===== TEXT =====

Bill Ackman — who may or may not have manipulated some stocks — is confident that the “truth will prevail” as it relates to Fannie and Freddie, and the truth will supposedly show that the government is engaged in an unconstitutional confiscation of money that rightfully belong to shareholders. This stems from the Treasury’s 2012 move to sweep 100% of the companies’ profits. That arrangement replaced the old, some say inefficient, arrangement whereby Fannie and Freddie owed the Treasury a dividend on the government’s preferred shares but didn’t make enough money to cover it so, not wanting to lose out, the Treasury would then take the logical step of loaning the GSEs the money they needed to make the payment.
As the Treasury correctly noted when it changed the rules, this practice was rather circular and probably made very little sense (and that’s coming from the people who issue US government debt who most certainly know something about ridiculous circular funding schemes that make no sense):
“The agreements will replace the 10 percent dividend payments made to Treasury on its preferred stock investments in Fannie Mae and Freddie Mac with a quarterly sweep of every dollar of profit that each firm earns going forward. This will help achieve several important objectives, including ending the circular practice of the Treasury advancing funds to the GSEs simply to pay dividends back to Treasury.”
Of course that was then, and this is now, and thanks to $80 billion in “income” from non-recurring sources in 2013 and another $10 billion in maybe-not-real profits last year, these bastions of profitability are now throwing off cash and several billionaires plus a long line of BTFDers want their cut.

===== ENTRIES SHOWN =====

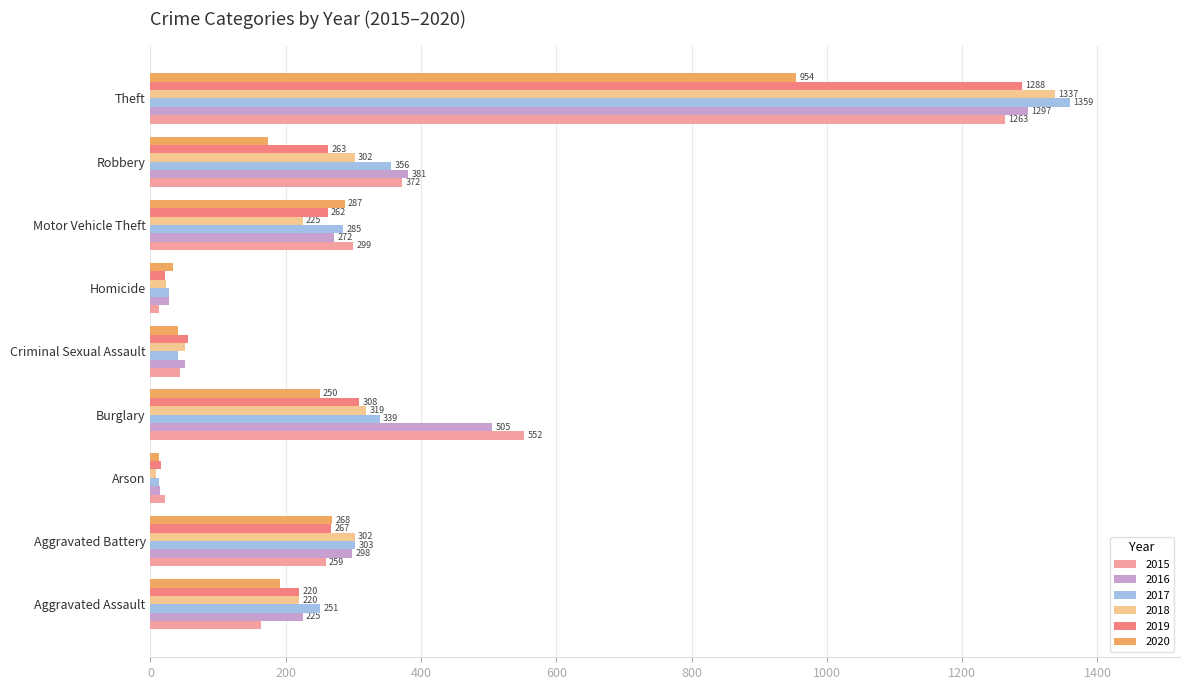

The 2015 series shows 508 at Motor Vehicle Theft. True or false?

False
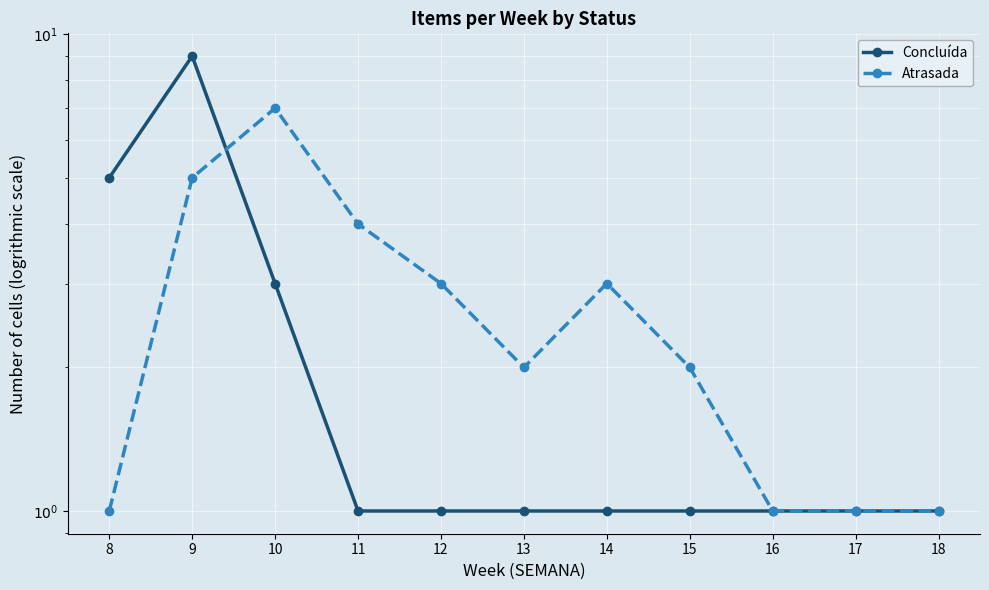

How many times do Concluída and Atrasada cross each other?

1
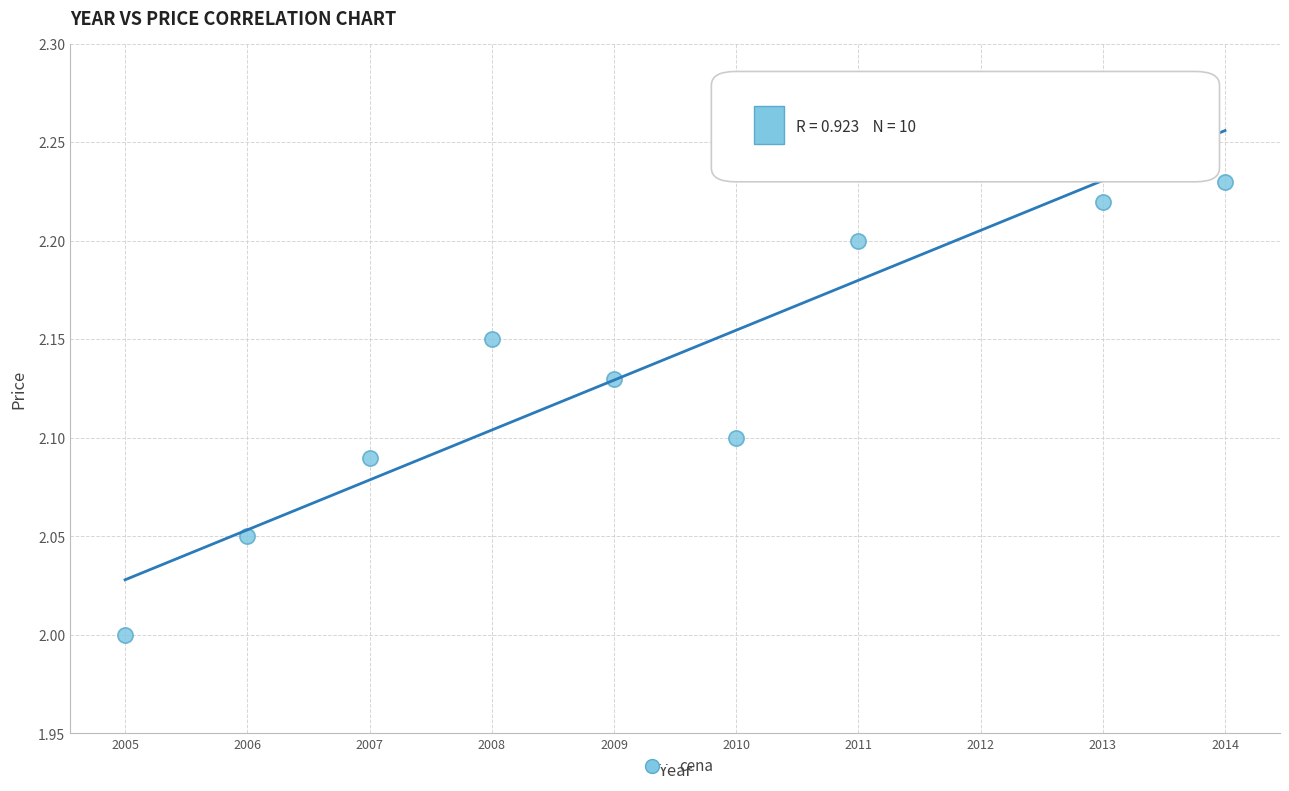

What is the average X value?

2009.5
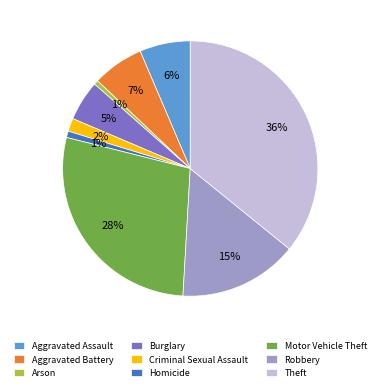

Do Theft and Aggravated Battery together represent more than half of the pie?

No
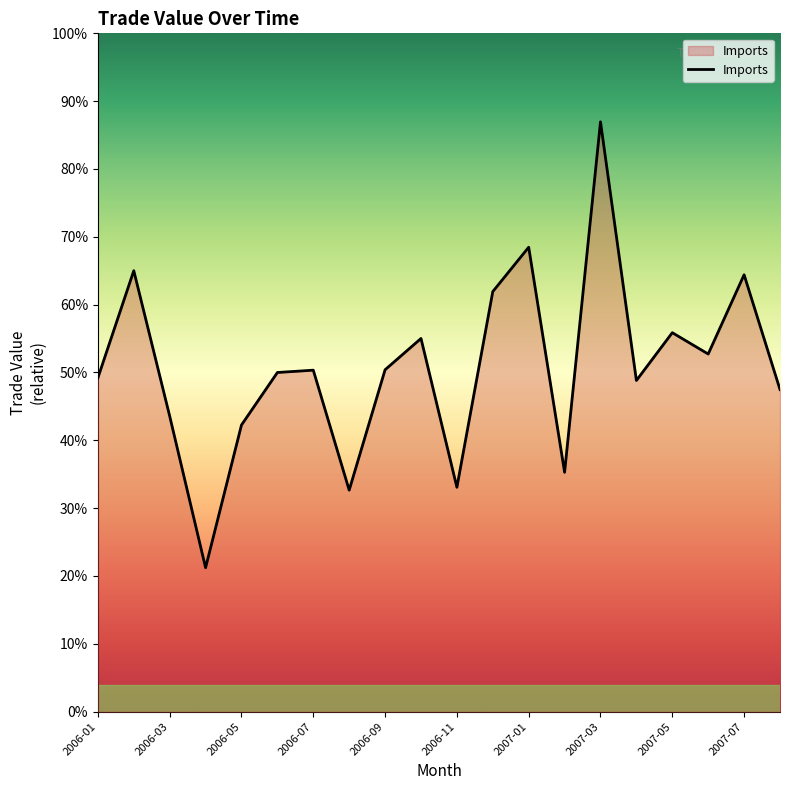

Does the chart display data point markers on the line(s)?

No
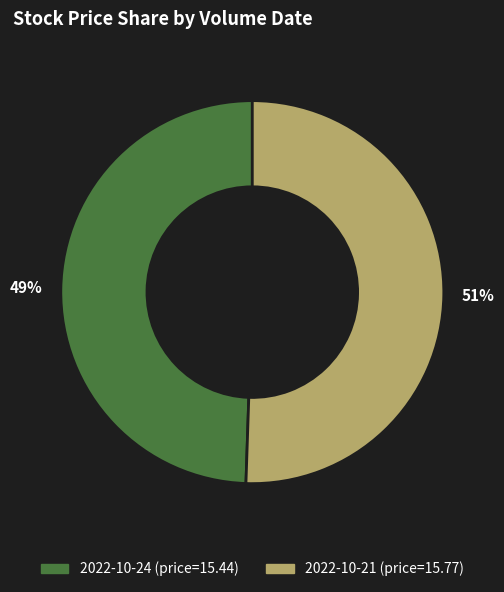

Is there a majority slice in this chart?

Yes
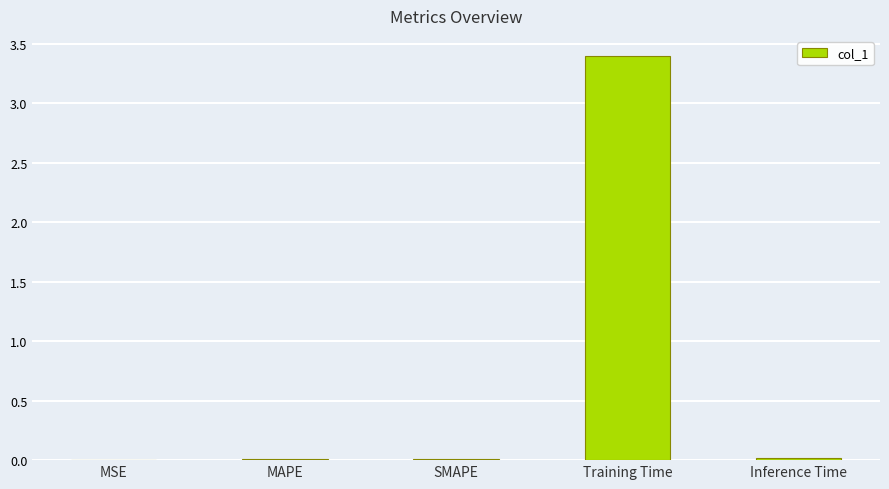

What is the change in value from Training Time to Inference Time?

-3.4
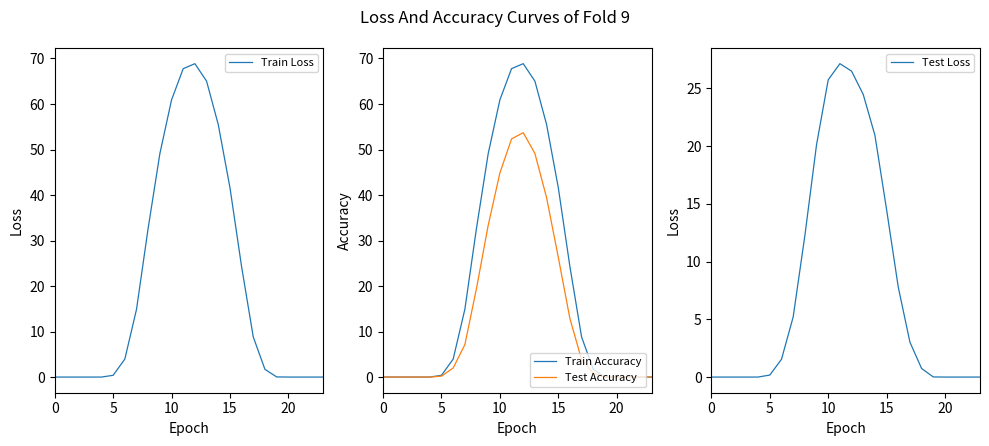

Between 13 and 15, which series saw the biggest shift?

Train Loss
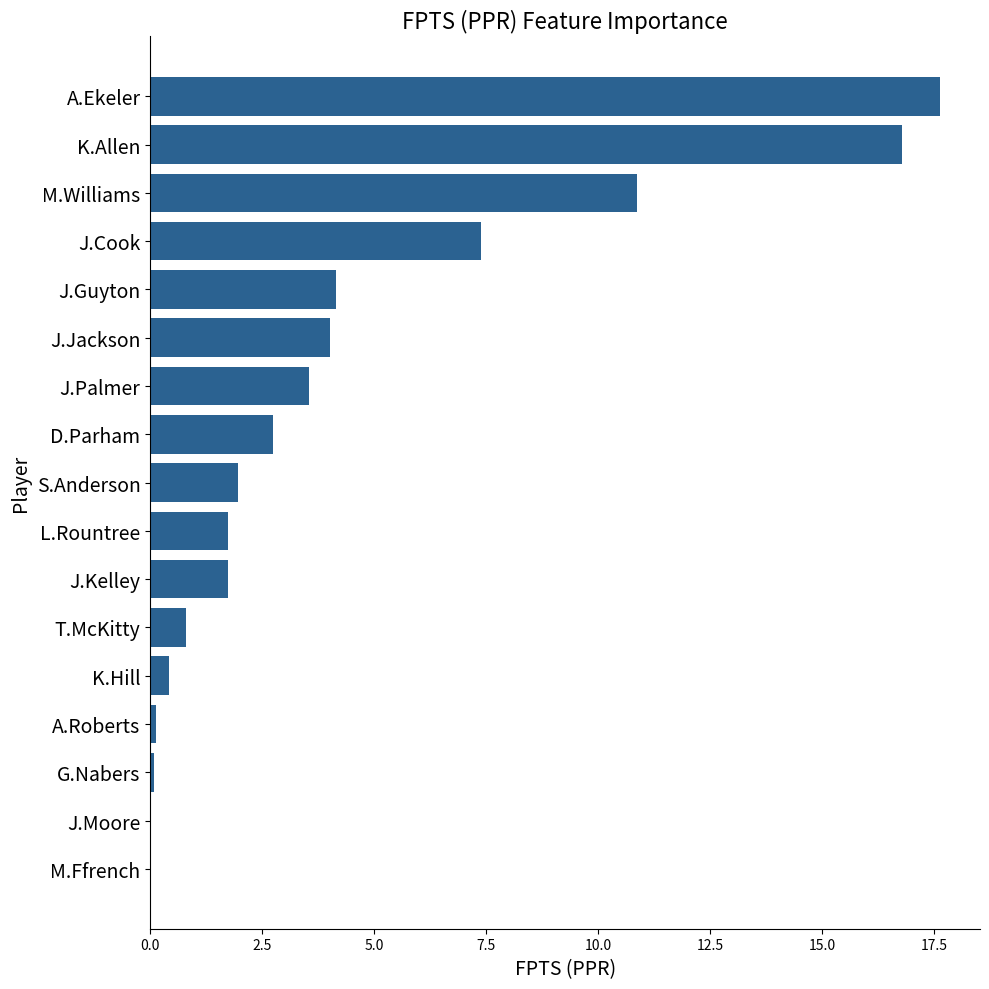

True or false: the data shows 7.4 at J.Cook.

True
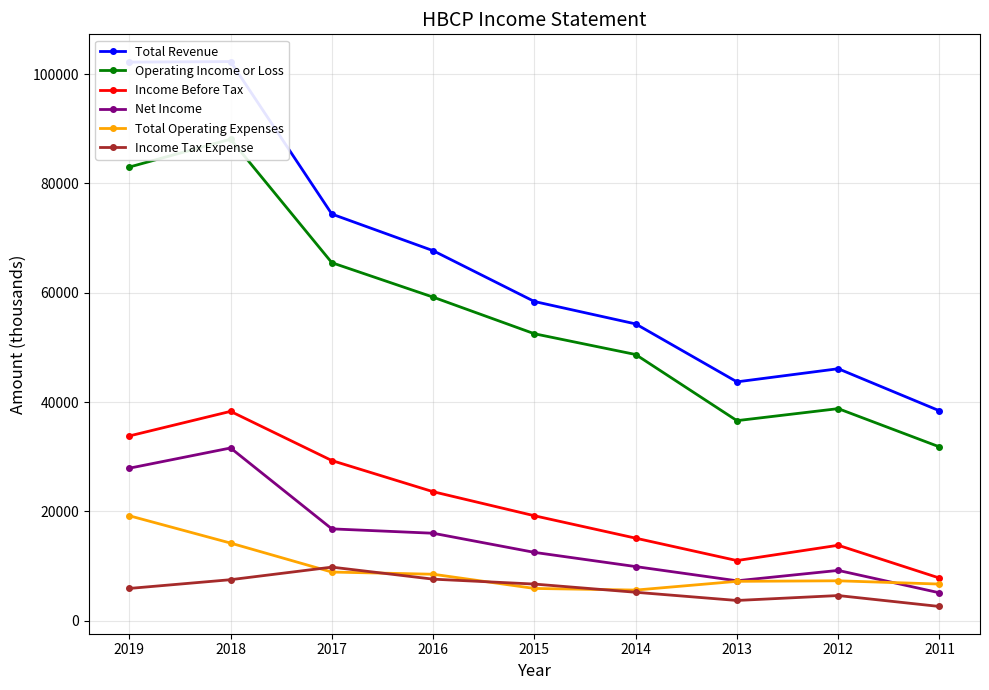

True or false: Net Income and Total Revenue intersect in this chart.

False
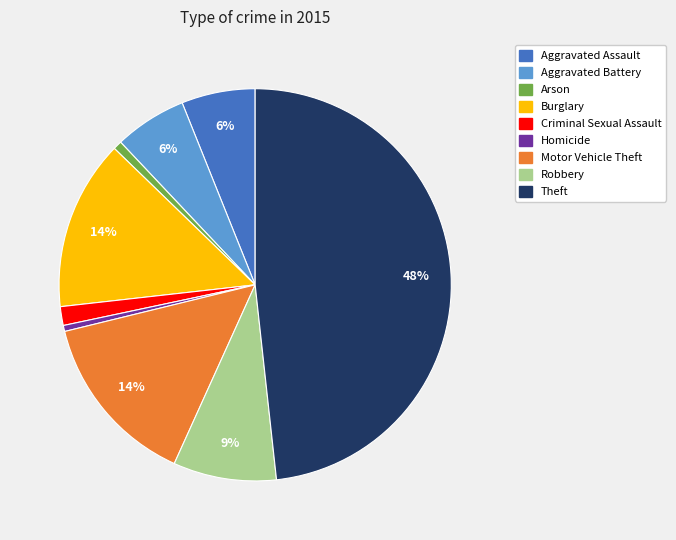

Which slice is the largest?

Theft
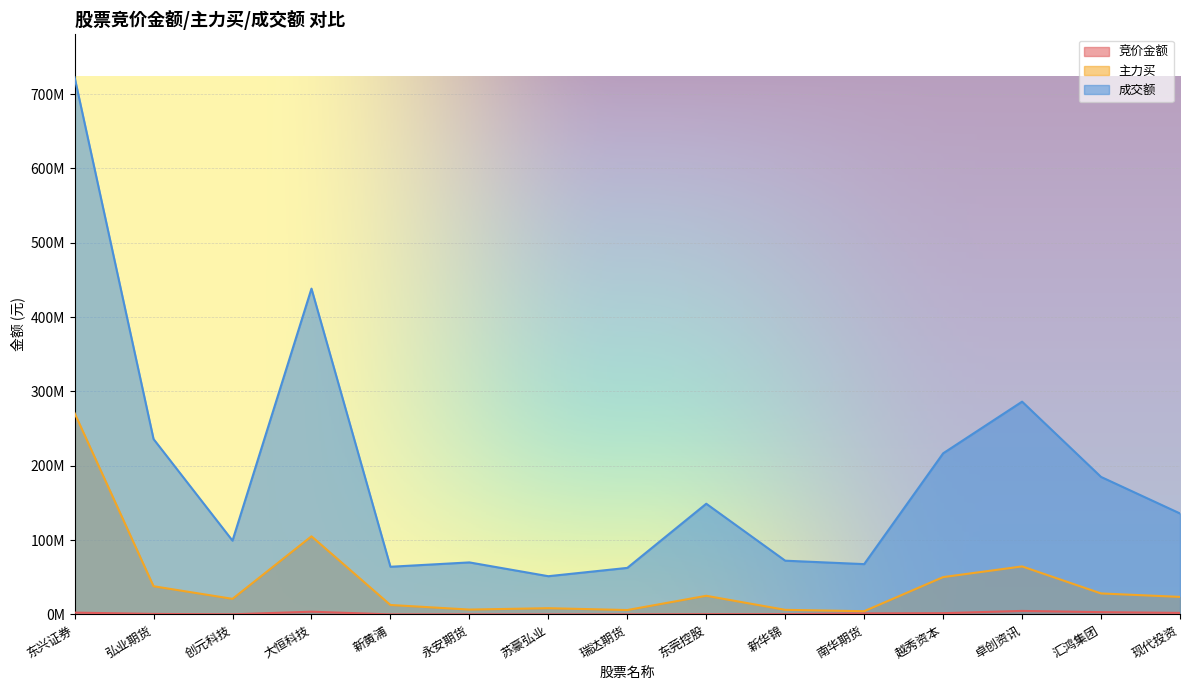

At which category is the sum across all series the highest?

东兴证券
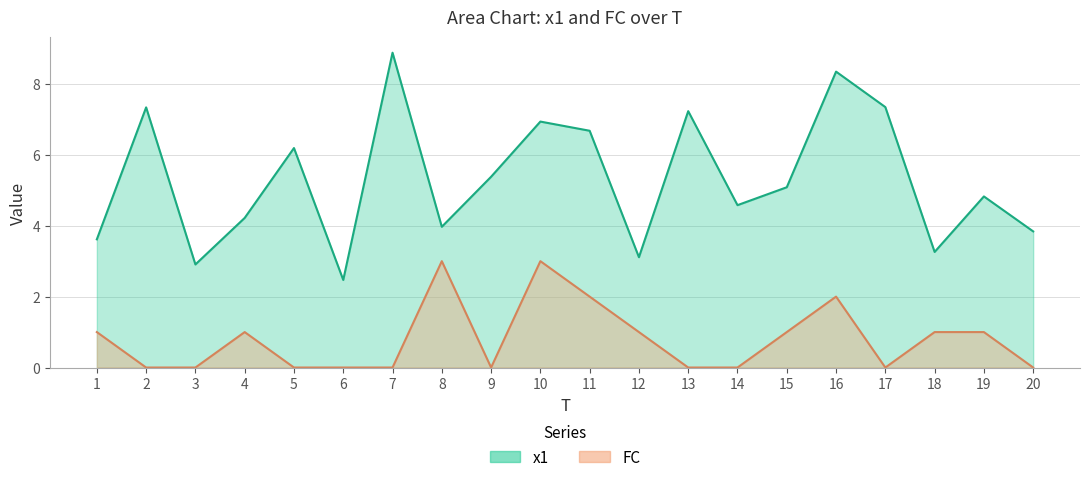

Is it true that x1 equals 7.2 at 13?

True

=====

• _EXERCISE_: Reproduce the article on the Treasury's sweep of Fannie and Freddie profits word for word, in full. The records were taken from a different source than the article.

• _RESPONSE TO THIS TASK_:
Bill Ackman — who may or may not have manipulated some stocks — is confident that the “truth will prevail” as it relates to Fannie and Freddie, and the truth will supposedly show that the government is engaged in an unconstitutional confiscation of money that rightfully belong to shareholders. This stems from the Treasury’s 2012 move to sweep 100% of the companies’ profits. That arrangement replaced the old, some say inefficient, arrangement whereby Fannie and Freddie owed the Treasury a dividend on the government’s preferred shares but didn’t make enough money to cover it so, not wanting to lose out, the Treasury would then take the logical step of loaning the GSEs the money they needed to make the payment.
As the Treasury correctly noted when it changed the rules, this practice was rather circular and probably made very little sense (and that’s coming from the people who issue US government debt who most certainly know something about ridiculous circular funding schemes that make no sense):
“The agreements will replace the 10 percent dividend payments made to Treasury on its preferred stock investments in Fannie Mae and Freddie Mac with a quarterly sweep of every dollar of profit that each firm earns going forward. This will help achieve several important objectives, including ending the circular practice of the Treasury advancing funds to the GSEs simply to pay dividends back to Treasury.”
Of course that was then, and this is now, and thanks to $80 billion in “income” from non-recurring sources in 2013 and another $10 billion in maybe-not-real profits last year, these bastions of profitability are now throwing off cash and several billionaires plus a long line of BTFDers want their cut.